Traditional Styles Of Mexican Homes
From old country haciendas and colonial homes to rustic adobe ranches and tiny casitas, traditional Mexican homes are typically painted in a palette of vibrant colors. Adapted to the tropical climate, larger properties often feature high wood beamed ceilings, tiled interiors, and cobbled courtyards, that allowed air to flow freely and keep floors and other surfaces cooler. Mexican architecture developed in the richest region in Spain's colonial empire, was heavily influenced by Mediterranean and Moorish styles.
Spanish Colonial Style
Spanish Colonial style architecture adapts European influence to New World realities. Walls are stucco-plastered terra cotta, whitewashed, or colored in vivid, lime-based paints, which helps to prevent excessive fading in the intense sunlight. The legacy of using sun-drenched colors and paint washes of blues and green dates back to pre-Hispanic civilizations' use of bold paint for murals and pottery. Interior walls may be covered in layers of vibrant hues; intricate stencil patterns and color contrasts are used to highlight architectural features.

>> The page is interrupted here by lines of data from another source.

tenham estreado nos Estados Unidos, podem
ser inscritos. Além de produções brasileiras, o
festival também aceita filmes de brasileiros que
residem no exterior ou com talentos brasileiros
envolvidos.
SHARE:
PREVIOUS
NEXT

Windows are protected by elaborate iron exterior grates and the street facade may be closed — the houses turn inwards around a sala abierta, an open-air courtyard or al fresco living room. Rustic touches, such as hand-hewn wood beams and waxed terra cotta tiled floors or stone pavers, provide a traditional backdrop for the hand-carved wood furniture and bright tapestries that enliven the interior decor.
Haciendas — Mexican Ranch Style
Mexico is home to many hacienda-style enormous estates. Elaborate dwellings for the landed rich and powerful, they included a main house, guest quarters, stables, and servants' rooms. Large stone-walled buildings, with high ceilings, haciendas often contain many concealed cool interior patios, colonnades, secluded spaces, and Moorish touches such as towers, arches and mosaic tile.
To provide shade and keep interiors cool, windows are large and deep set and ceilings high, inviting cool breezes to flow through homes. Walls are thick and heavy to keep out the heat. Glazed and hand-painted tiles and stone are cool surfaces in the living areas. Wood shutters over windows keep the heat out, and second-floor rooms have French doors that open onto small, decorative wrought iron balconies. As symbols of a family's wealth and culture, haciendas were — and still are — decorated with ornate architectural features and artwork.
Mexican-Style Adobe Homes
Historically, lower income families and the peasants who worked the haciendas lived in adobe houses. These traditional Mexican homes were made from a combination of clay-based soil, straw, and water supported by a wood frame. The clay dried into thick walls which insulated the home from extremities of heat and cold. Windows and doors exposed wood beam frames and, if windows were not glazed, they could be closed with wood shutters. Houses often had red terra cotta tile roofs — barrel-shaped tiles help to sluice off water in the rainy season.
These plainer, smaller homes, crafted from natural materials, originated from the techniques used by Mexican Native American cultures. Today, an adobe home might be whitewashed but still feature exposed wood beams, overhanging tile roofs and small, timbered front porches or covered entryways.